I've seen this somewhere, sometime before but I can't remember how it's used and I can't find anything about it online (Probably because I don't know what to search for). So please help me understand how to use this and also if you link a reference on the official documentation that would be great.

Boolean someVal = true;
String someString = someVal .? 'a value'
// results in someString = 'a value'

Boolean someVal = false;
String someString = someVal .? 'a value'
// results in someString = null

So it looks similar or maybe exactly like this code and I think it returns a null if the condition isn't true and returns 'a value' if the condition is true. Please let me know in the comments if I need to add clarification. Thanks!

  • 4
    The syntax you're using suggests it's the new safe navigation operator
    – Derek F
    Commented Feb 23, 2021 at 20:09
  • @DerekF thanks much! That's exactly what I was looking for. Would you mind posting your answer so I can select it?
    – Bahman.A
    Commented Feb 23, 2021 at 20:11

1 Answer 1


The thing you're looking for is the safe navigation operator introduced in Winter '21 (API v50.0)

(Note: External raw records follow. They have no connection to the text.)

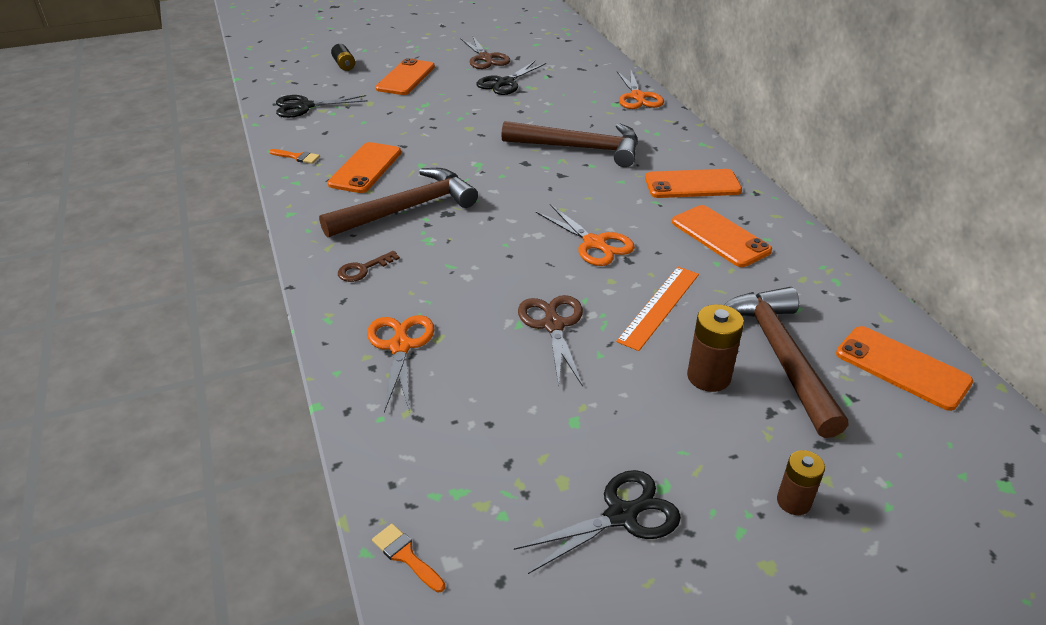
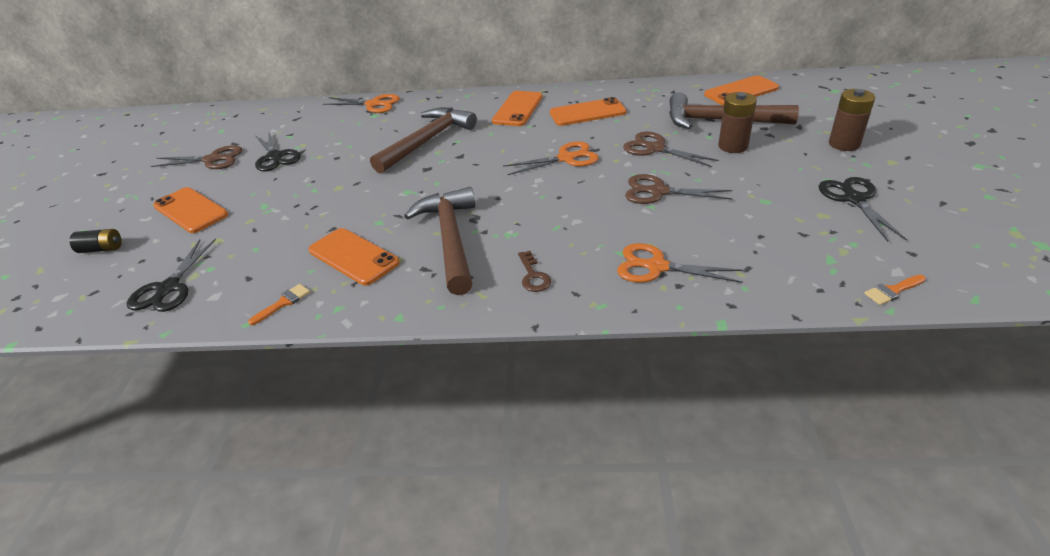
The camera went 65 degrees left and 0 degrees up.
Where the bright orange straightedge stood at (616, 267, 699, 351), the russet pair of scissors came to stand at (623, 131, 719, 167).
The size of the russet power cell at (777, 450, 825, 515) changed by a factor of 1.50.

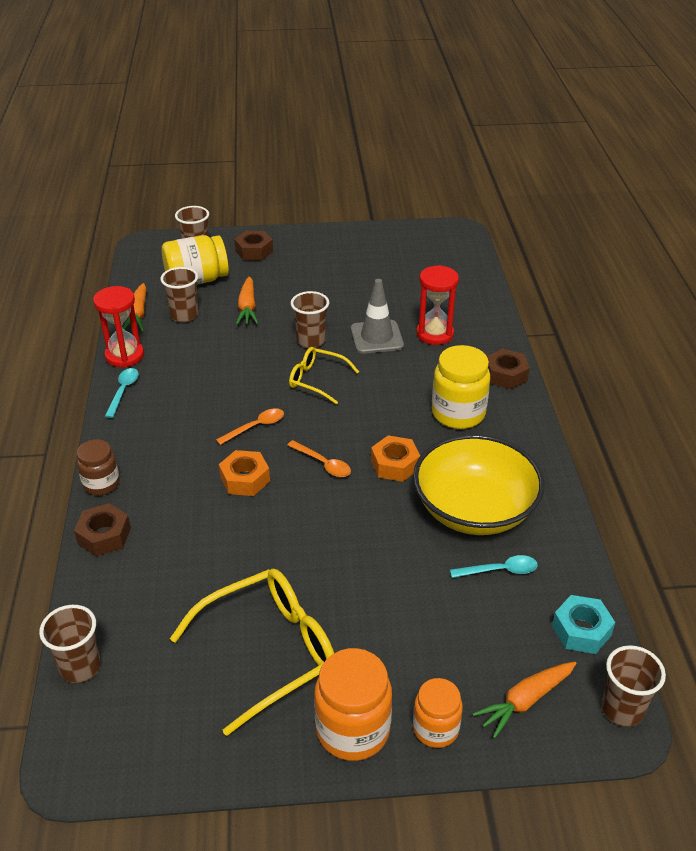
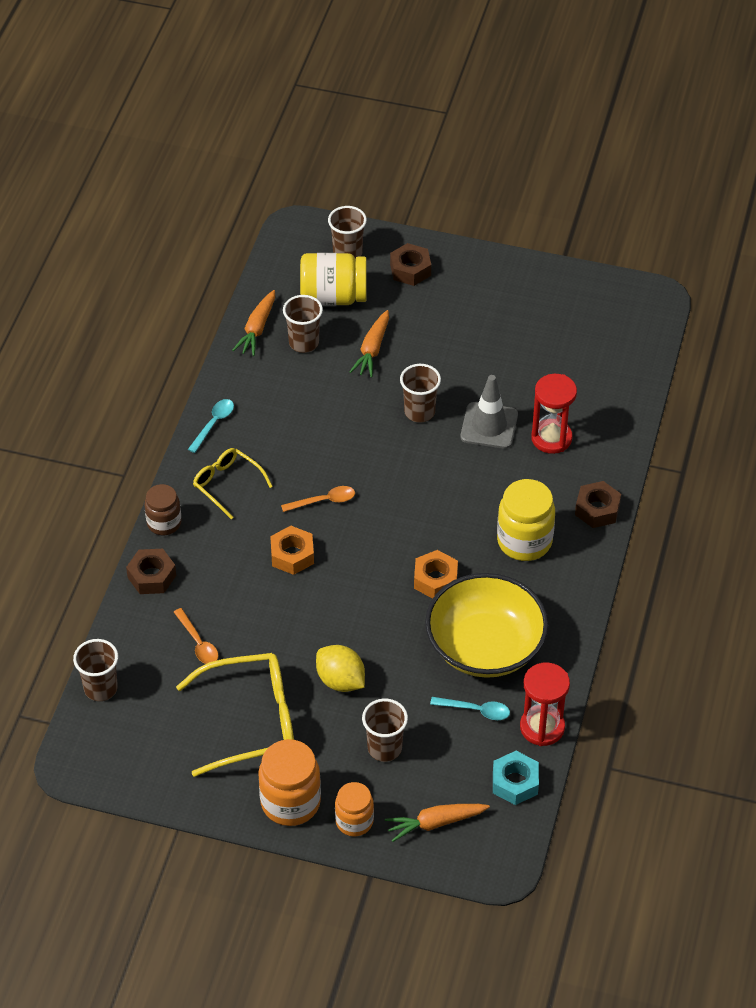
The camera went 20 degrees right and 10 degrees up.
The crimson hourglass ended up elsewhere, having gone from (93, 286, 144, 368) to (520, 663, 570, 746).
The bright yellow eyeglasses ended up elsewhere, having gone from (289, 347, 359, 404) to (193, 448, 273, 519).
The bright orange teaspoon ended up elsewhere, having gone from (287, 440, 351, 477) to (174, 608, 219, 664).
The russet beaker ended up elsewhere, having gone from (602, 645, 666, 727) to (362, 699, 408, 762).
The second view gained the bright yellow toy lemon at (316, 645, 365, 692).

It's the reverse of what you thought it was, ?., and it helps us deal with nulls in a very compact fashion (as opposed to the previous null checks that we had to pepper all over the place).

Both of your examples would end up holding 'a value', because the variable you're testing has a defined value (false != null).

If that's not quite what you're looking for, then the next match would be the standard ternary operator, which has a syntax of <boolean expression> ? <value if true> : <value if false> such as Integer myInt = (2 + 2) > 3 ? 1 : -1;.